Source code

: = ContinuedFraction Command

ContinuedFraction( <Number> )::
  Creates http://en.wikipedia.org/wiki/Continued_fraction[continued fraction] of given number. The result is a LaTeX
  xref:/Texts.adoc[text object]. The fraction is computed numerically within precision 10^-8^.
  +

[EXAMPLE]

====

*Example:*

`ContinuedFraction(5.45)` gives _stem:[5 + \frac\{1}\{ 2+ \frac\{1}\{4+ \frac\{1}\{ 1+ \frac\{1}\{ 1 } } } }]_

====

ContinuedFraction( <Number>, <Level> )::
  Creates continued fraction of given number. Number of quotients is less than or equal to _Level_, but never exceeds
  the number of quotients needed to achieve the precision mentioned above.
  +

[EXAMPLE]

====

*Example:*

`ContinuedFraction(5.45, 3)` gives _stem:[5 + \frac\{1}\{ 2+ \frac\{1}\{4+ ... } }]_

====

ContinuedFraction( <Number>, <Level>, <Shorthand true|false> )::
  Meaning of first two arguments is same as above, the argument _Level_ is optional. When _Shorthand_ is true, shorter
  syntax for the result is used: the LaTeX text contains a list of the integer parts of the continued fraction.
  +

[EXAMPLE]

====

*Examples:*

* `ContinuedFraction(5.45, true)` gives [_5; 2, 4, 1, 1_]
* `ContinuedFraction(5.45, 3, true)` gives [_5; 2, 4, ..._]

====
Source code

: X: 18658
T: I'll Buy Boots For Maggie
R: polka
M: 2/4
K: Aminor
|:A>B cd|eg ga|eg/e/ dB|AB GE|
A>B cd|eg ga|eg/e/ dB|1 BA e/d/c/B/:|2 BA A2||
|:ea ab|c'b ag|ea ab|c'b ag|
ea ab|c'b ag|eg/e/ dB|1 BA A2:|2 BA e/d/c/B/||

::::::::::

* Exercise directions *
The response should hold only an exact repeat of the lines from the one with "ga|eg/e/ dB|AB GE|" to the final line of the listing above.

* Solution for this problem *
|:A>B cd|eg ga|eg/e/ dB|AB GE|
A>B cd|eg ga|eg/e/ dB|1 BA e/d/c/B/:|2 BA A2||
|:ea ab|c'b ag|ea ab|c'b ag|
ea ab|c'b ag|eg/e/ dB|1 BA A2:|2 BA e/d/c/B/||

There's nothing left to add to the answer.